Война придавала особую, дополнительную значимость всему, о чем говорилось, тому хорошему, что раньше было между двумя давно не встречавшимися людьми — хозяином и его гостем. И тот, и другой долго, и часто, и наедине с собой, и на людях будут возвращаться к этому неторопливому, военной поры застолью, когда вечер незаметно перешел в ночь, и ужин был прерван лишь крайней необходимостью идти гостю в гостиницу и проверить, все ли уже готово к отъезду на рассвете, на счастливо добытой-таки «эмке».

Соединившись в тот же день за Крестовым перевалом с наступающими войсками, как и предписано ему было редактором, Военкор так и не выбрал минутки записать об этом вечере в толстую, в клеенчатом переплете тетрадь в клеточку, которая служила ему тогда дневником. Может быть, потому, что сразу же услышал раскаты артиллерийской канонады и увидел первые транспортеры с ранеными. А может быть, потому, что все и так живо стояло в памяти. Но К. М., готовя в семидесятых годах занесенное в эти тетради к печати, не удержится от комментариев в отношении этой, так и не сделанной вовремя записи, и скажет, что «не будь тогда этого вечера в Тбилиси, в повести «Двадцать дней без войны» я не написал бы той главы, которую люблю в ней больше всех других».

Ираклий в своих мемуарах вспомнит, как лет через восемь после их встречи он, в свою очередь, придет к Константину Михайловичу в дом в Москве и тот будет читать ему новые стихи, кажется, из цикла «Друзья и враги». И, проследив за реакцией гостя, скажет с досадой:

— Нет, ты ничего не можешь слушать, кроме «Хозяйки дома».

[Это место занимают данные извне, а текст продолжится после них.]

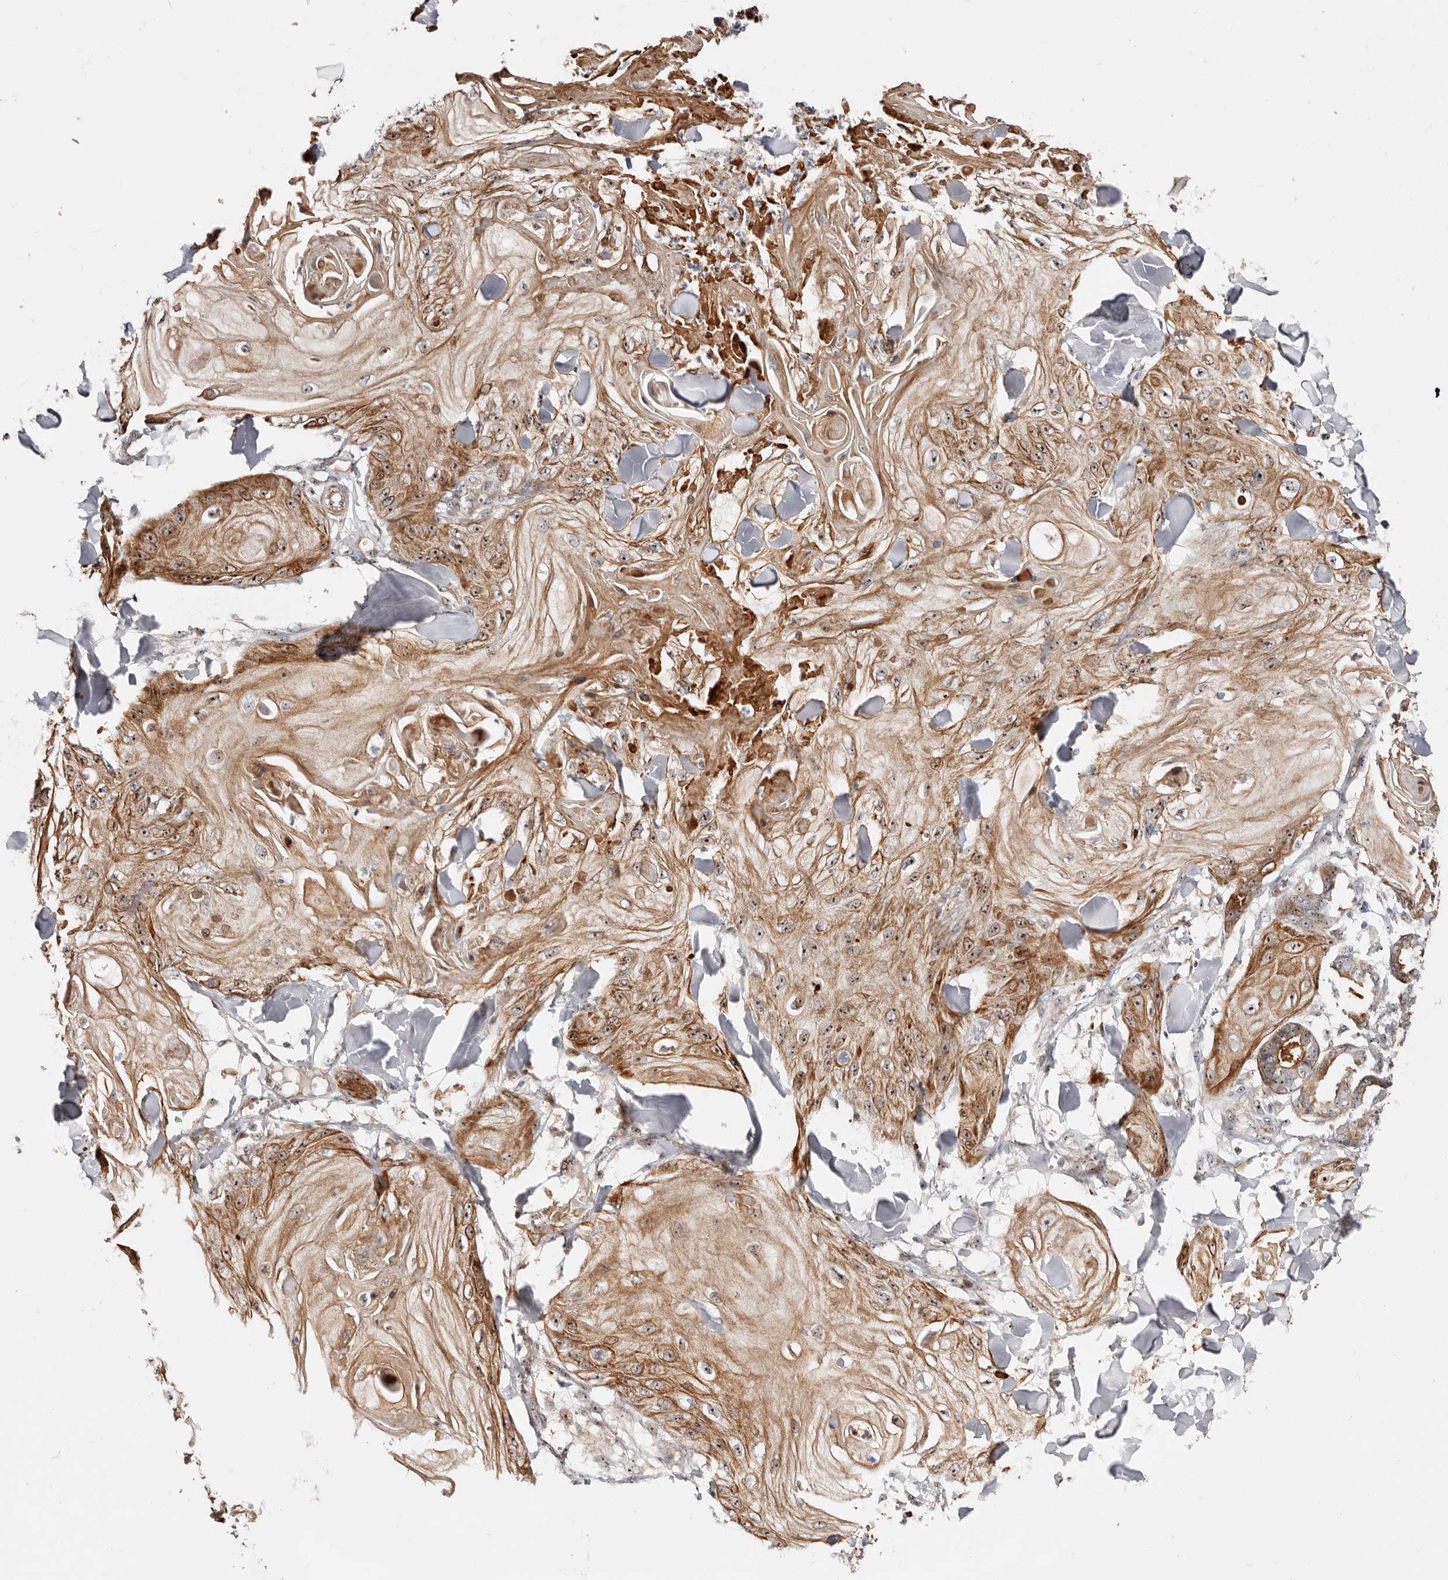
{"staining": {"intensity": "moderate", "quantity": ">75%", "location": "cytoplasmic/membranous,nuclear"}, "tissue": "skin cancer", "cell_type": "Tumor cells", "image_type": "cancer", "snomed": [{"axis": "morphology", "description": "Squamous cell carcinoma, NOS"}, {"axis": "topography", "description": "Skin"}], "caption": "Immunohistochemistry image of neoplastic tissue: human skin cancer (squamous cell carcinoma) stained using IHC reveals medium levels of moderate protein expression localized specifically in the cytoplasmic/membranous and nuclear of tumor cells, appearing as a cytoplasmic/membranous and nuclear brown color.", "gene": "ODF2L", "patient": {"sex": "male", "age": 74}}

У того ком в горле стоял, когда он вспоминал первое исполнение у него дома. И, глядя на автора, постаревшего и осунувшегося за эти годы больше, чем можно было бы предположить, видел перед собой «того настоящего русского офицера», что как из-под земли вырос перед ним на бульваре Шота Руставели в Тбилиси: «с хорошей выправкой, спокойный, уверенный в себе военный, в начищенных до блеска сапогах, с пистолетом на поясе, с перекинутым через плечо толстым большим планшетом с карандашами и, помнится, компасом. Белые, здоровые зубы на сильно загоревшем и слегка даже шелушившемся от этого лице. Офицерская шапка, надетая немного набок».